Sheila Bair, chairwoman of the FDIC
Sheila Bair, chairwoman of the Federal Deposit Insurance Corporation (FDIC), speaks during a Permanent Investigations Subcommittee hearing on Wall Street and the Financial Crisis in Washington, in April. Photographer: Andrew Harrer/Bloomberg

Federal Deposit Insurance Corp. Chairman Sheila Bair is opposing a Senate measure that could cut off privileges to banks like Goldman Sachs Group Inc. and JPMorgan Chase & Co. that don’t segregate swaps trading units.
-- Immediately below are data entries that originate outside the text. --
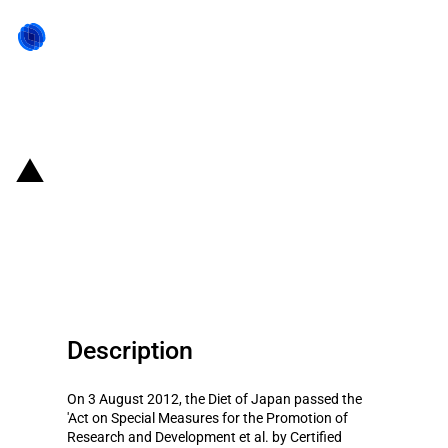
Back to state act
Japan: Act of Promotion of
Japan as an Asian Business
Center
Description
On 3 August 2012, the Diet of Japan passed the
'Act on Special Measures for the Promotion of
Research and Development et al. by Certified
Bair, in an April 30 letter to Senate Banking Chairman Christopher Dodd and Agriculture Committee Chairman Blanche Lincoln, said the proposal championed by Lincoln would create “weakened, not strengthened, protection of the insured bank.”

“If all derivatives market-making activities were moved outside of bank holding companies, most of the activity would no doubt continue, but in less-regulated and more highly leveraged venues,” Bair wrote. “Even pushing the activity into a bank holding company affiliate would reduce the amount and quality of capital required to be held against this activity.”
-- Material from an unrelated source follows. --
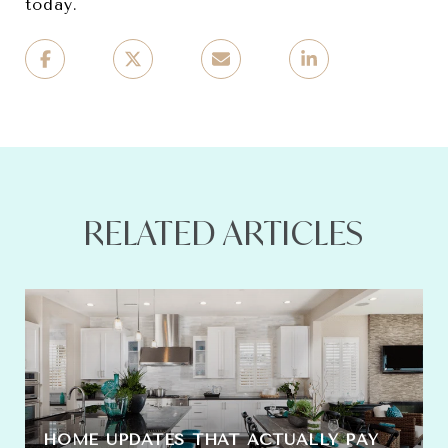
today.
RELATED ARTICLES
HOME UPDATES THAT ACTUALLY PAY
Lincoln has said she isn’t sure her plan to make banks wall off their swaps-trading desks has enough support to become part of the Senate’s overhaul of financial regulations. Bair is the third U.S. regulator to express concern about proposals to curb participation by banks in swaps, which some lawmakers said helped bring the financial system to the brink of collapse.

Comptroller of the Currency John Dugan has said he disagrees with Lincoln’s provision. The Federal Reserve, in an April 24 staff analysis, said the proposal could prove costly to banks and customers.

Lincoln, the Arkansas Democrat who drafted the provision, has pushed to keep it in the regulatory overhaul legislation now on the Senate floor.

Discount Window

The proposal would bar companies that deal in swaps, a form of derivatives, from bank privileges such as access to the Federal Reserve’s discount lending window and emergency liquidity functions, and the FDIC’s deposit guarantee. The purpose, Lincoln has said, is to protect taxpayers and the banks who pay assessments to the Deposit Insurance Fund from financial institutions that deal in riskier forms of trading.

“This provision is to ensure that banks get back to the business of banking and that depositors are protected from the risky behavior of Wall Street,” Lincoln said in a statement provided by her office. “I will review Chairman Bair’s letter carefully and give it the consideration it deserves.”

Senators including Republicans Judd Gregg of New Hampshire and Bob Corker of Tennessee have criticized the provision and sought its removal.